=== ARTICLE ===

Descartes started it all. The modern debate on dualism can be traced back to him. He theorized that effects on physical stuff, matter, on the one hand, were caused by mental stuff, consciousness, on the other. He had a problem, though. How does the mental stuff effect the physical stuff?

After all, you can't lift a glass of water to your mouth simply by willing it.
Something physical has to accomplish the task--your hand and arm. But how does consciousness get its signal to the muscles to lift the glass? Descartes looked at the brain and found it was divided into hemispheres. As we know, he did find something deep down, the pineal gland. This gland, he claimed, bridged the gap.

It does not, but back then it was his best guess. So how does the gap get bridged? Or is there a gap to bridge? Epiphenomalists say there is none. It's physical stuff, baby, physical stuff all the way down. Epiphenomalism has a long history, stirred by Cartesian dualism and is still discussed today. It finds support in Benjamin Libet's experiments with the Readiness Potential. (See Libet in the sidebar.)

Consciousness, epiphenomalists say, is a product of the brain, and that's it. The route from the brain to what we call consciousness is a one way street. This is the way it works:

What does this mean for Descartes and his dualism of physical and mental? Epiphenomenalists say dualism is wrong because it doesn't work the other direction:

In short, consciousness has no effect on matter. You think that it causes a "you" to lift the glass of water to the lips, but it does not. Consciousness is a physical property, a by-product of what the physical brain does, but has no influence on the brain, which alone causes things to happen. (The brain is the central processing unit.) To use a metaphor, the light bulb doesn't come on to see what is in the brain; the light bulb is something the brain causes to happen as it goes about its business. Consciousness is just along for the ride, but thinks it is in the driver's seat. So that raises the question of control. Epiphenomenalists say it is illusory, rather like the character behind the steering wheel on the right:

By this means they have solved the problem raised by Descartes. Not two, dualism (spiritual/physical), according to the French philosopher, but one thing, monism, according to them. Physical stuff, or property dualism. (Physical substance has two properties, one physical, the other mental.) You think there is a steering wheel which a "you" controls, but it is an illusion. Their solution is rational and it has good logic behind it.

No, it is not an emotionally satisfying answer, nor is it complete, but it is a reasoned explanation, and it does provide causal closure, physical effected by physical. Still, it leaves me with questions. To use a metaphor, once my brain is pickling in a jar it is no longer my brain. It remains a physical object, but what happened to that which experienced physical objects? Enter: David Chalmers.

=== MATERIAL ===

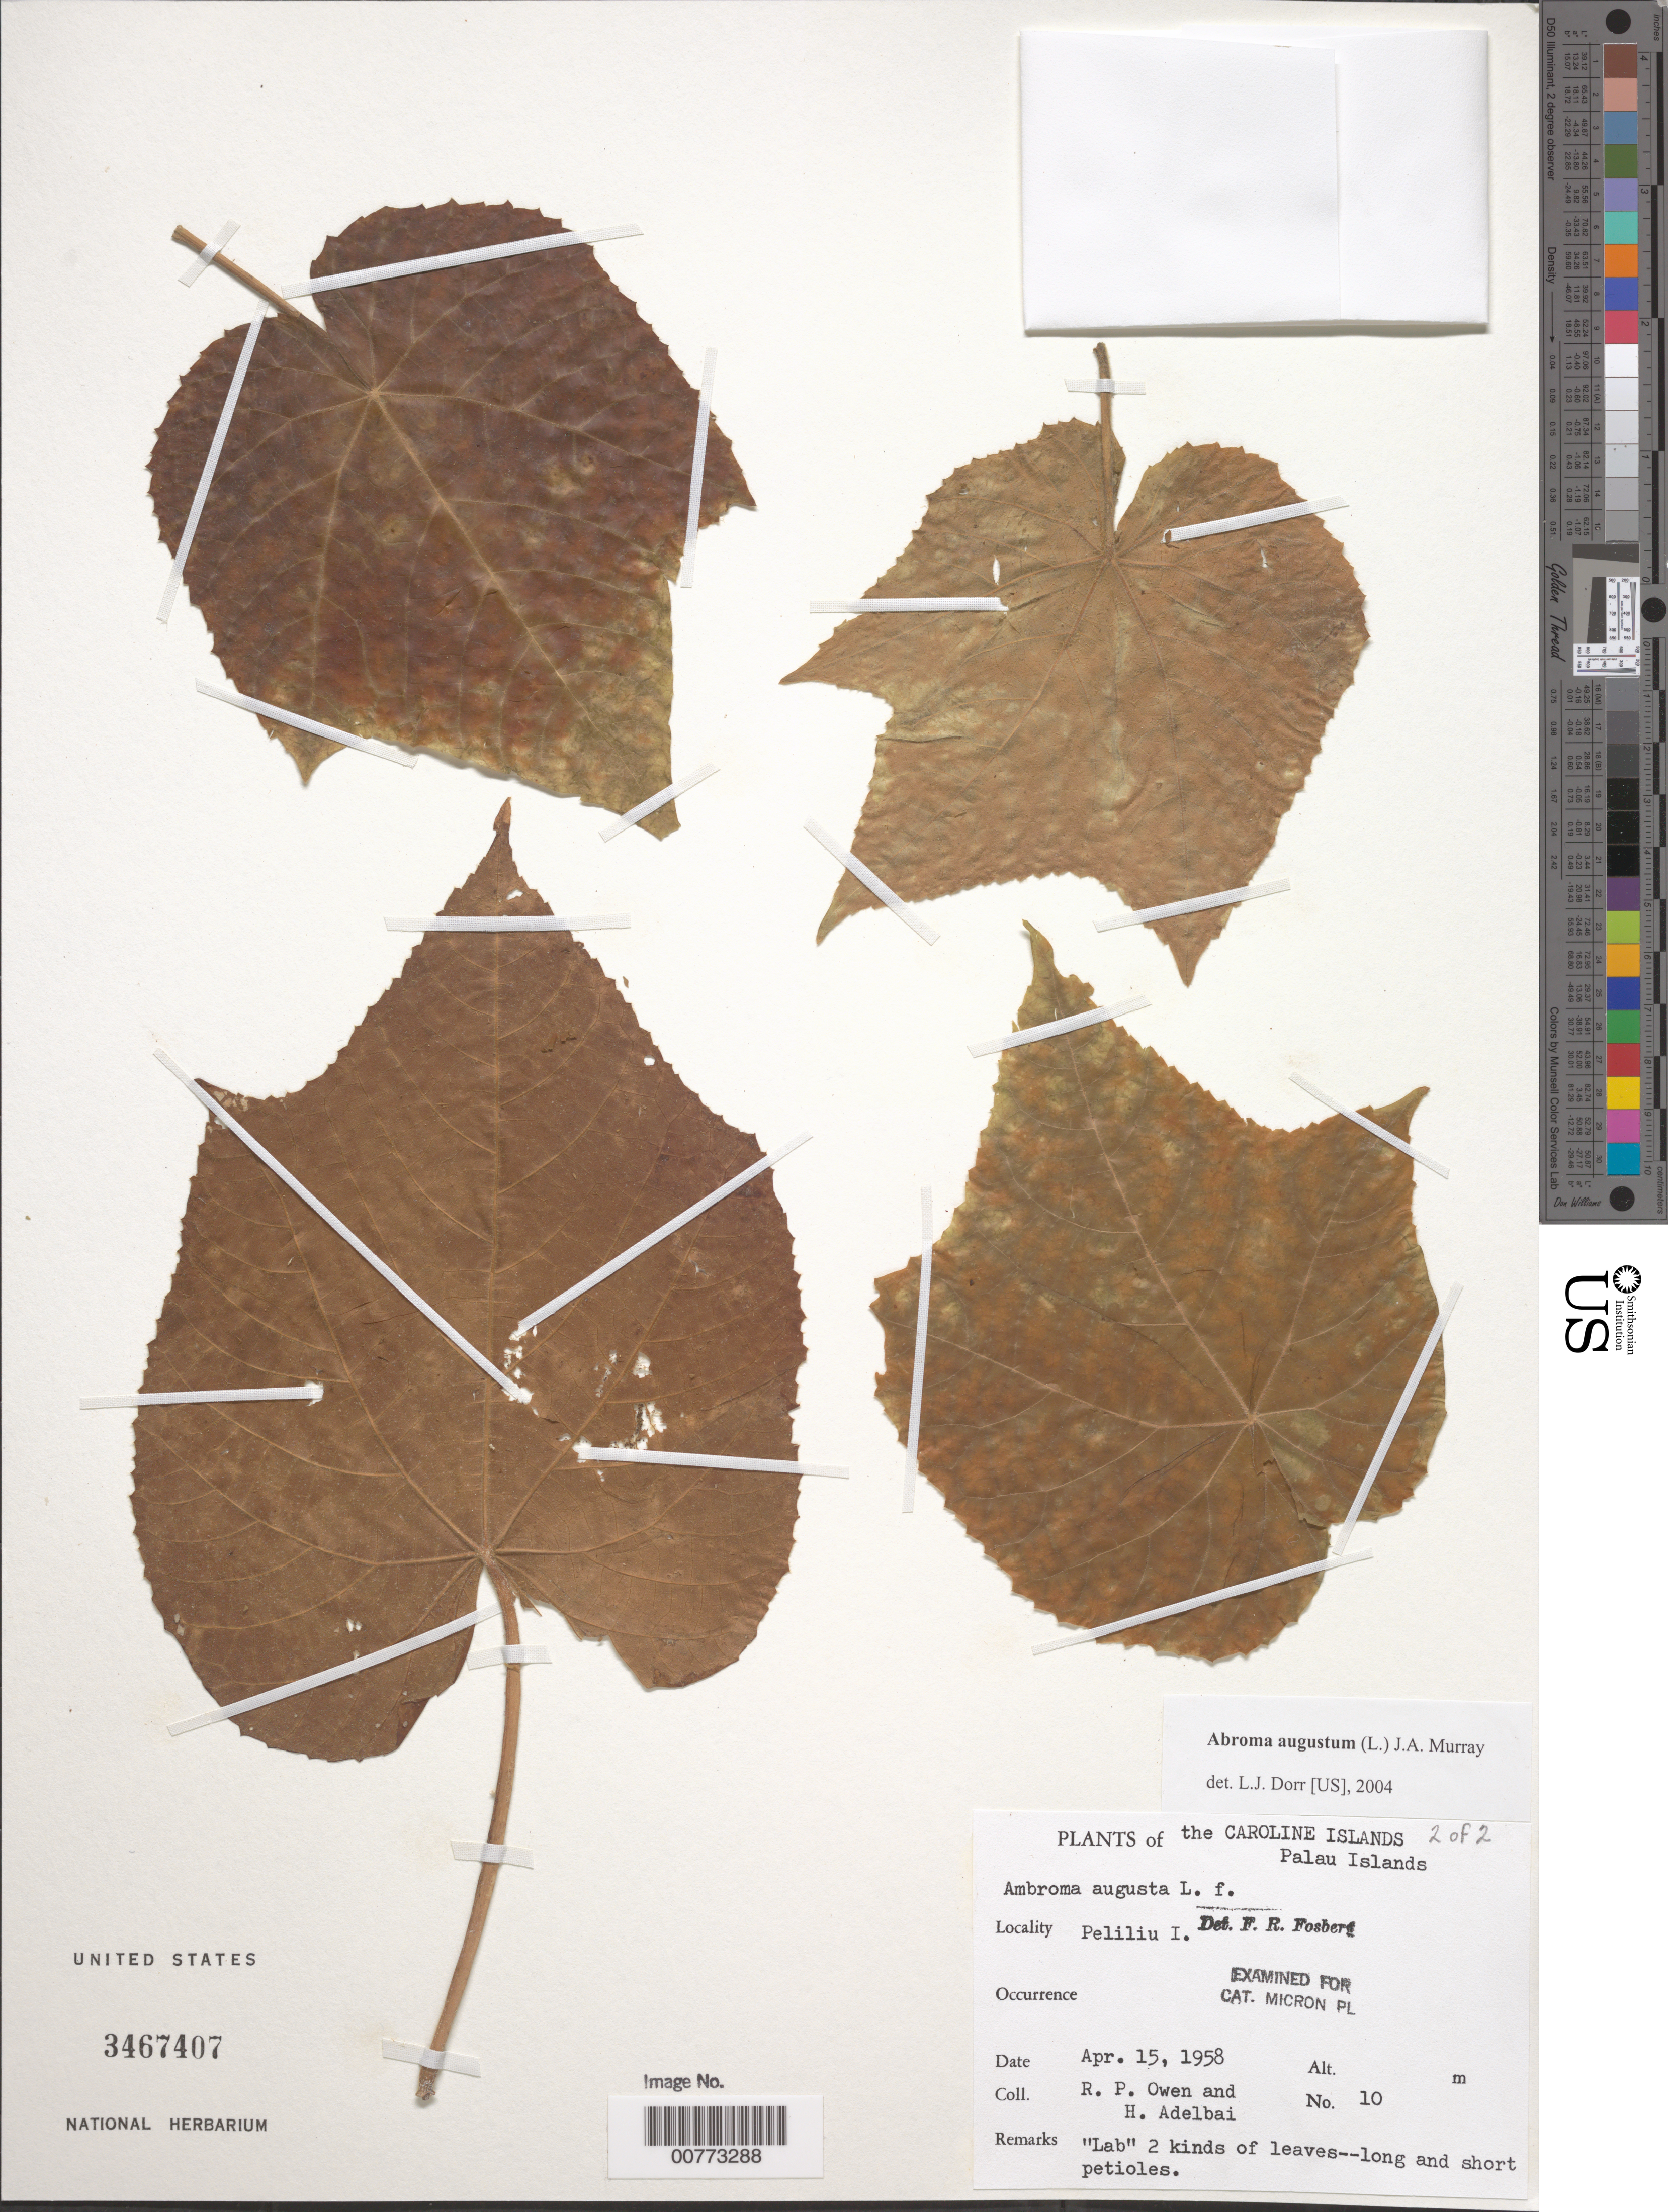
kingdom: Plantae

===

JOB: In the text on Descartes and epiphenomenalism, which part of the brain did Descartes claim bridged the gap between mental and physical stuff?

OUTPUT OF THE TASK: The pineal gland.